Secure the main trunk to the stake with plant ties or twines.
Let the stems grow out from the main trunk until the spring of the second year. At this time, begin removing all of the side shoots from the main trunk except for the two that look the strongest and thickest. Train the vine to grow where you want it to by securing larger vines to the stake and pinching back the smaller ones.
Prune back the top of the grapevine trunk during the second year's summer. Do this when the vine reaches the height you desire, as pruning this area will encourage new growth in the trunk.
Prune back all side growth from the main trunk except for the main side branches during the winter of the second year. This is the recognizable framework shape of the grapevine: the main trunk with two long skinny side stems.
Let the grapevine thrive during the spring and summer of the third year. Lightly prune it to keep the basic framework.

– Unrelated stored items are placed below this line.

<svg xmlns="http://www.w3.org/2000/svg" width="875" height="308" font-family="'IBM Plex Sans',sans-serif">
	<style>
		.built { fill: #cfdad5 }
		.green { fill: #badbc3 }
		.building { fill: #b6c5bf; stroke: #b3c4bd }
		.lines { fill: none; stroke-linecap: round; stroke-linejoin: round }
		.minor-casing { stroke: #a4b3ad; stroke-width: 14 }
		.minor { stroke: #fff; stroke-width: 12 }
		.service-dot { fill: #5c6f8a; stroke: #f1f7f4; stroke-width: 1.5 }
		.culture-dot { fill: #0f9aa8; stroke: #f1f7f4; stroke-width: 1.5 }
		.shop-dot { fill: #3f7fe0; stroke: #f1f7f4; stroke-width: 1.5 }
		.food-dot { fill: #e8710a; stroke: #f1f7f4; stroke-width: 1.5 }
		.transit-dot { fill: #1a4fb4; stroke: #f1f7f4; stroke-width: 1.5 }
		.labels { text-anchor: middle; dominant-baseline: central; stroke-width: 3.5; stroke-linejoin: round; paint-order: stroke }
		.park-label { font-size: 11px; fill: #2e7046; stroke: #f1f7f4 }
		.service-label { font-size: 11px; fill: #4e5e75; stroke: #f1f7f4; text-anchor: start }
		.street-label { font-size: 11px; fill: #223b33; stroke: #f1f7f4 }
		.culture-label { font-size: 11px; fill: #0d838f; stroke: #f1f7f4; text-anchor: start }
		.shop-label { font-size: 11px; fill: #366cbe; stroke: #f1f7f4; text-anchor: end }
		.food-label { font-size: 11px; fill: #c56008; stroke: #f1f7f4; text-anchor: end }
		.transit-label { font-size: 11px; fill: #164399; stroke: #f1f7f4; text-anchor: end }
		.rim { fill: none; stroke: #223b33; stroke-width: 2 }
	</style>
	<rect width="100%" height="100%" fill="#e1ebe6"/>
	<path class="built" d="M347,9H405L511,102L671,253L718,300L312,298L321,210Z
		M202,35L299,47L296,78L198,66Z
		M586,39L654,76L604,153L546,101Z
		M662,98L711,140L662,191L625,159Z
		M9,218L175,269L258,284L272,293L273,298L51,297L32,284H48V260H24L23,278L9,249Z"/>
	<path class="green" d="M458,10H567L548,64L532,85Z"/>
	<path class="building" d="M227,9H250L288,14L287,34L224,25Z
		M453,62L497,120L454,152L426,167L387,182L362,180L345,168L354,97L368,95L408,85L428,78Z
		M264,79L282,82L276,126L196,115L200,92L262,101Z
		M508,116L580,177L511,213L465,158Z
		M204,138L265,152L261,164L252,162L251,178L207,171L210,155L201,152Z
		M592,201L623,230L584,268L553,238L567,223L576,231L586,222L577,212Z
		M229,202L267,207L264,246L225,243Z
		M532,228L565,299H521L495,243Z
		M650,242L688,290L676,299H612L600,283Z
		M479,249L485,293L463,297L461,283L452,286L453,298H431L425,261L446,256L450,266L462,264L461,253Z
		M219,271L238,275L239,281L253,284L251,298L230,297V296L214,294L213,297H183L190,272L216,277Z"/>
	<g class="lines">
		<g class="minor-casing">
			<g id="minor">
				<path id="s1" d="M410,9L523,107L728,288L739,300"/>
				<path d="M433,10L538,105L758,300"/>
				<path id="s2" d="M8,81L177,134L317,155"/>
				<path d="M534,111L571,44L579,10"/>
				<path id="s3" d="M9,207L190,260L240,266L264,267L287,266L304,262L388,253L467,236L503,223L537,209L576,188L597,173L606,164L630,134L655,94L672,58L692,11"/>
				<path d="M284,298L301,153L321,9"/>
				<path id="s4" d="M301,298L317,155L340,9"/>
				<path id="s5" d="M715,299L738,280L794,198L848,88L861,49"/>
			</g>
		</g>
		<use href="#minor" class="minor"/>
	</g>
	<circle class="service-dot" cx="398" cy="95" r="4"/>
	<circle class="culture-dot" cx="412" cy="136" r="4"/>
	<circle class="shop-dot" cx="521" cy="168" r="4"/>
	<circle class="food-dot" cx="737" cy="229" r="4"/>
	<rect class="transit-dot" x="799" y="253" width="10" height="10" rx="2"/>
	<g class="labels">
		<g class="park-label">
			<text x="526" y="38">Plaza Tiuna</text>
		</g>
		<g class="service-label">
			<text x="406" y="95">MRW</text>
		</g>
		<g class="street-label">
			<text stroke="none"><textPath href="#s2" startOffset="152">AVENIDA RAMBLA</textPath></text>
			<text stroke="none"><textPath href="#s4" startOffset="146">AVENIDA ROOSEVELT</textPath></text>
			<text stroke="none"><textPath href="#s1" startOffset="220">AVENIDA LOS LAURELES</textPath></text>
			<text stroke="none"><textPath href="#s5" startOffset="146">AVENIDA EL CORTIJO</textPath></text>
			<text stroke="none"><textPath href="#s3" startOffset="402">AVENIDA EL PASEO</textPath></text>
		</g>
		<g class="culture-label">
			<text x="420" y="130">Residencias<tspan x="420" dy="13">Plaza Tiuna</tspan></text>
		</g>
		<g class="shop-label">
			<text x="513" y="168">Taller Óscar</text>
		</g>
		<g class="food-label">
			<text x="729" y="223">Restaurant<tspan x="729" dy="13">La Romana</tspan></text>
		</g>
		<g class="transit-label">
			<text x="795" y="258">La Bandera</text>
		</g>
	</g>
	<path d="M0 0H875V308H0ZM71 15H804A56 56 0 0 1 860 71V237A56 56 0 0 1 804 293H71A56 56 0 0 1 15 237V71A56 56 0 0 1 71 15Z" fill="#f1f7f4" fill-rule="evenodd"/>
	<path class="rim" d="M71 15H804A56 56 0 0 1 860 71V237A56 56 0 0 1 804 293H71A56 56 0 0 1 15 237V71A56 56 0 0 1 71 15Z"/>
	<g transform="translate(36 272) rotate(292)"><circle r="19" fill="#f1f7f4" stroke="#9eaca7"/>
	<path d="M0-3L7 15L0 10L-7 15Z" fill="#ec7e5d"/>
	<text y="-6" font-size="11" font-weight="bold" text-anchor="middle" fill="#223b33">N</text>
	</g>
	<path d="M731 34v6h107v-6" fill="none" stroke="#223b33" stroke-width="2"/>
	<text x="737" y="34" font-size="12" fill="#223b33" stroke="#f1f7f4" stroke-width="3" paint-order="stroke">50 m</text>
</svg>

Prune the grapevine during the third winter season, which is very important to its fruit production. Prune the main branches so there are 12 buds left on each to provide grapes during the fourth growing season. The vine will look stubby once you are completely done pruning, as all 12 buds will have one or two leaf joints, otherwise known as renewal buds.
Continue pruning this way for the rest of the grapevine's life, allowing one more bud to grow on the tip after the 12 renewal buds each pruning season. This slowly yet surely lets the grapevine grow longer and stronger each year, allowing it to train easier on a trellis and produce more fruit harvest.